Objectives: To evaluate the long-term safety, tolerability, and efficacy of imidafenacin, a novel anti-muscarinic agent, in Japanese patients with overactive bladder.
Methods: Men and women who had overactive bladder symptoms were enrolled for open-label treatment with 0.1 mg of imidafenacin twice daily for 52 weeks; the safety and efficacy of the treatment regimen were assessed.
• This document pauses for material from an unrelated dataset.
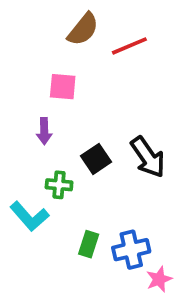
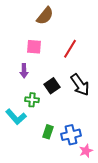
red line: (129, 46) -> (70, 49), moved, turned -36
Results: A total of 478 patients received the treatment and 376 patients completed the 52-week program. Imidafenacin was well tolerated, the most common adverse event being a dry mouth (40.2% of the patients). Compared with short-term treatment, long-term treatment did not produce an increase in the frequency of adverse events. Imidafenacin had no significant effects on the corrected QT interval, vital signs, results from laboratory tests, or post-void residual volume. A significant efficacy of imidafenacin was observed from week 4 through week 52. After 52 weeks, imidafenacin produced mean changes from baseline in the number of incontinence episodes (−83.51%), urgency incontinence episodes (−84.21%), voiding frequency (−2.35 micturitions/day), urgency episodes (−70.53%), and volume voided per micturition (28.99 mL). There were also significant reductions from baseline in all domains of the King's Health Questionnaire.
Conclusions: Favorable safety, tolerability, and efficacy profiles for 0.1 mg of imidafenacin administered twice daily were maintained over 52 weeks in Japanese patients with overactive bladder.